1990円で発売することで選択肢を広げる

吸水ショーツは機能性や特殊素材の使用もあり高価格な商品も多い中、ユニクロは低価格で発売しました。

ユニクロが1990円で発売した「エアリズム 吸水サニタリーショーツ」
ユニクロが1990円で発売した「エアリズム 吸水サニタリーショーツ」

 1990円という価格にはとてもこだわりました。商品の特性上、洗い替え用に少なくとも2~3枚は常備したい。そう考えたときに、買えない値段にはしたくないと思っていました。高価格帯の他社製品が多い中、ユニクロで販売する意義を考えて1990円という価格設定にしました。

 吸水ショーツに限らず、ブラトップなどほかの商品でも、それぞれ好みと合う、合わないがあります。ただ、ユニクロなら1990円で手に入る。これは、誰かの選択肢を広げることにつながるのではないかと思っています。

これまでのアイテムと異なる反響はありましたか?

 販売サイトのレビューでは、これまで吸水ショーツの使用経験がない人から「初めて買ってみた」と書き込まれているケースが多いです。気になってはいても、なかなか手を出せなかったという層にご購入いただけているようです。

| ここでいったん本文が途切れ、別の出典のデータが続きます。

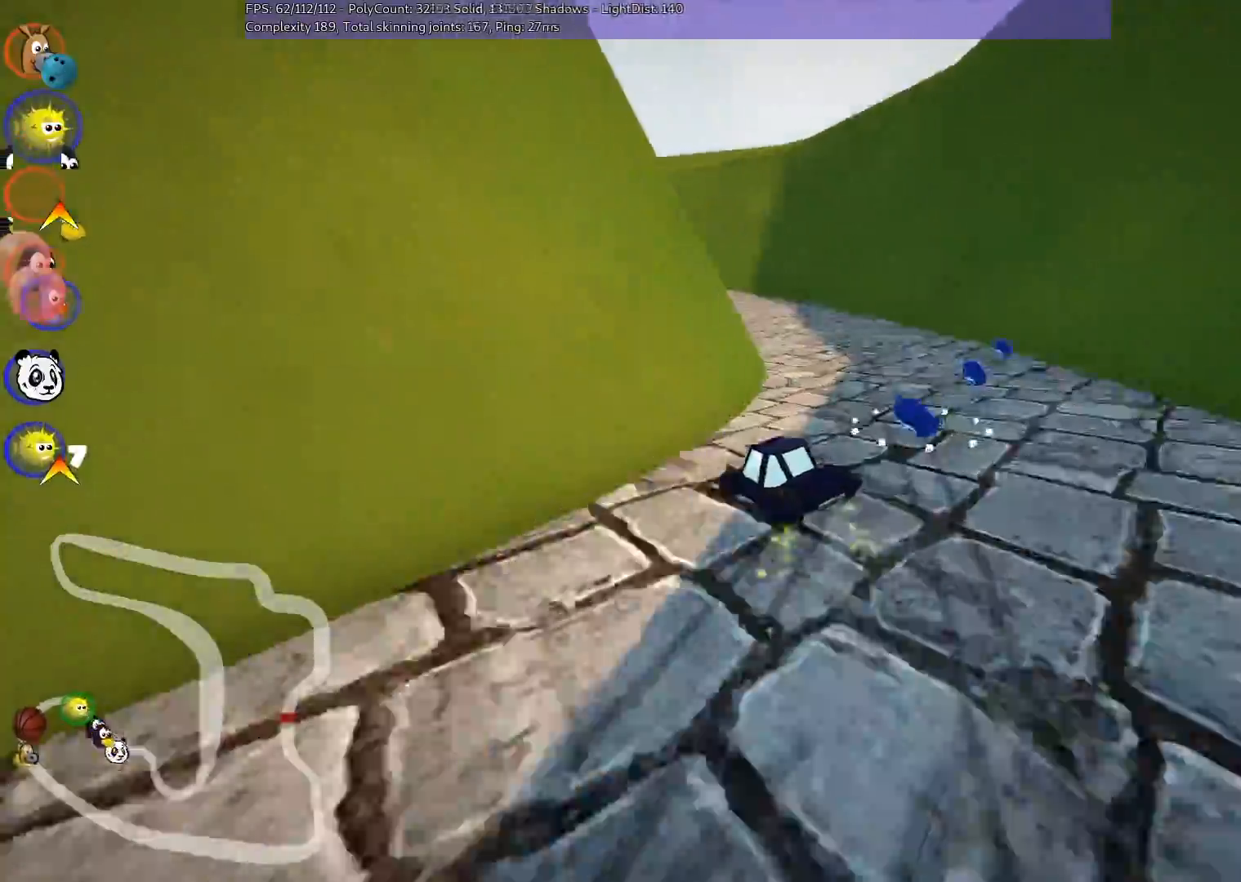
{"keys": ["n", "up"], "events": [[283, "left", "up"], [333, "n", "down"], [467, "m", "up"]]}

 興味深いと思ったのが、「娘のために購入した」「娘がすごく気に入って履いている」といったコメントがたくさん寄せられていたことです。こうしたコメントはほかの商品ではあまり見受けられないんです。世代を超えた反響が得られたのは、吸水ショーツの特徴的な点だと思います。

女性特有の課題を解決するアイテムを展開する意義を教えてください。

 今回、吸水ショーツという非常に象徴的な商品を発売したため、ユニクロがフェムケア商品に参入と騒がれました。しかし、私たちとしてはこのタイミングで改めて参入したつもりは毛頭ないのです。

 ユニクロはここ数年、「LifeWear」をコンセプトに掲げています。特に女性向けのインナーは体に最も近い商品という点もあって、お客様のためにサポートしていくという思いが商品開発の背景にあります。

 2006年にブラトップ(ブラジャーとタンクトップ一体型の商品)を発売した当時、世の中に類似の商品はありませんでした。ブラトップは服と肌着をオールインワンで提供することで、活動的な女性の生活をサポートできるのではないかという発想から生まれたのです。

 このような発想の商品がもっと進化すれば、女性が日常生活を快適に送るためのサポートができるのではないか。吸水ショーツもその思いから商品化したアイテムです。今回の吸水ショーツだけではなく、基本的なものづくりの考え方として「お客様の生活を支える」ことを重視しています。